The Power Management Circuitry
Apple's patent FIG. 3 noted above shows a simplified block diagram of circuitry 300 that can comprise power management circuitry (e.g., power management circuitry 214) that could be implemented in a portable electronic device. The Circuitry could include solar cells 302, bootstrap circuitry 304, boost circuitry 306, second stage boost circuitry 308, and battery 310.
Although all of the components in circuitry 300 may be internal to a portable electronic device, persons skilled in the art will appreciate that the various components could also be connected externally. For example, the portable electronic device could include bootstrap circuitry 304 and battery 310, but solar cells 302 boost circuitry 306, and second stage boost circuitry 308 may be external to the portable electronic device.
Battery 310 could power the portable electronic device if solar cells 302 are not activated. For example, the user may be using the portable electronic device indoors (e.g., in a dark room) or at night. Battery 310 may be any suitable type of standard rechargeable battery such as, for example, a nickel-cadmium, a lithium-ion, a nickel-metal hydride, or rechargeable alkaline battery.
Bootstrap circuitry 304 may be a programmable controller (e.g., an application-specific integrated circuit) that may be programmed to monitor various power levels in circuitry 300 and control other components in circuitry 300 (e.g., solar cells 302). For example, bootstrap circuitry 304 may monitor the charge on battery 310 and determine if battery 310 is drained. Bootstrap circuitry 304 may determine that the battery is drained, for example, if the battery is generating energy below a predetermined minimum threshold. As another example, bootstrap circuitry 304 may be capable of connecting solar cells 302 in a particular configuration.
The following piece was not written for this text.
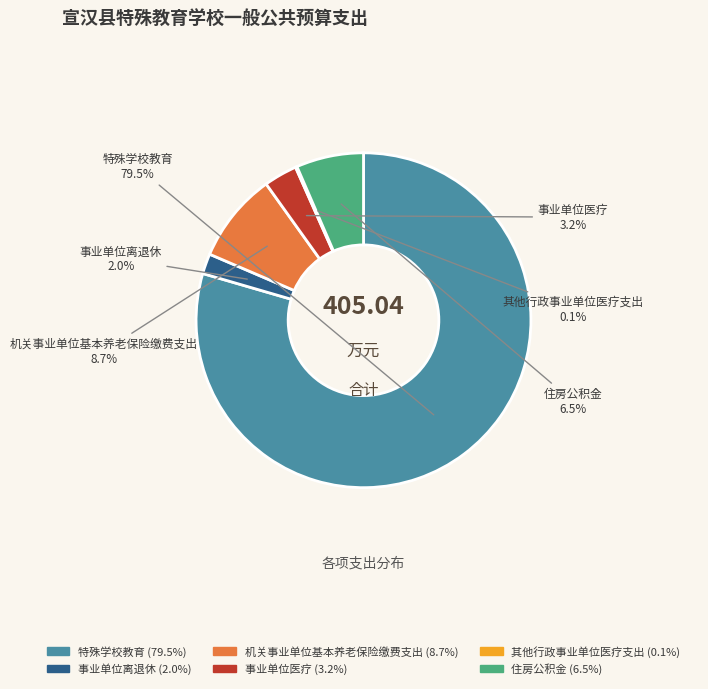

To the nearest percent, what is the difference between the 住房公积金 and 事业单位医疗 slice percentages?

3%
Solar Cell: A First and Second Cell Chain
Apple's patent FIG. 4 illustrated above shows multiple solar cells. Four solar cells (e.g., solar cells 402, 404, 406, and 408) can be placed on a portable electronic device to power the device. In solar cell circuitry 500 of FIG. 5, solar cells 402 and 404 form first solar cell chain 502. In addition, solar cells 406 and 408 form second solar cell chain 504. It will be understood that although only four solar cells are shown, additional solar cells can be added to the system to form a multi-cell array.
In some cases, if one or more of the solar cells are obstructed from a light source, the voltage output of the solar cells will be diminished. In order to configure the solar cells to facilitate the generation of a constant preset voltage, bootstrap circuitry 304 can connect solar cells 402, 404, 406, and 408 such that the solar cells are electrically connected in a series/parallel configuration. In the series/parallel configuration, the solar cells can produce a constant preset voltage as long as a subset of the solar cells is operating.
Apple's patent FIGS. 6A shown below is a flowchart of an exemplary process for powering a portable electronic device using solar cells in accordance with some embodiments of the invention.
Apple credits Michael Rosenblatt and Daniel A. Warren the inventors of patent application 20100013309, originally filed for in Q3 2008.